• _WHAT YOU NEED TO DO_: Drop the pictures, then repeat every record exactly as it stands.

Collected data
========

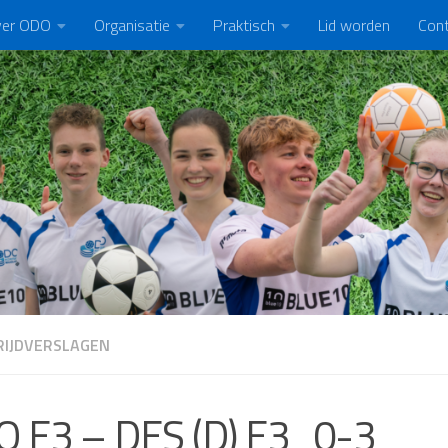
er ODO
Organisatie
Praktisch
Lid worden
Con
IJDVERSLAGEN
 E3 – DES (D) E3 0-3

========

• _WRITTEN REPLY_:
er ODO
Organisatie
Praktisch
Lid worden
Con
IJDVERSLAGEN
 E3 – DES (D) E3 0-3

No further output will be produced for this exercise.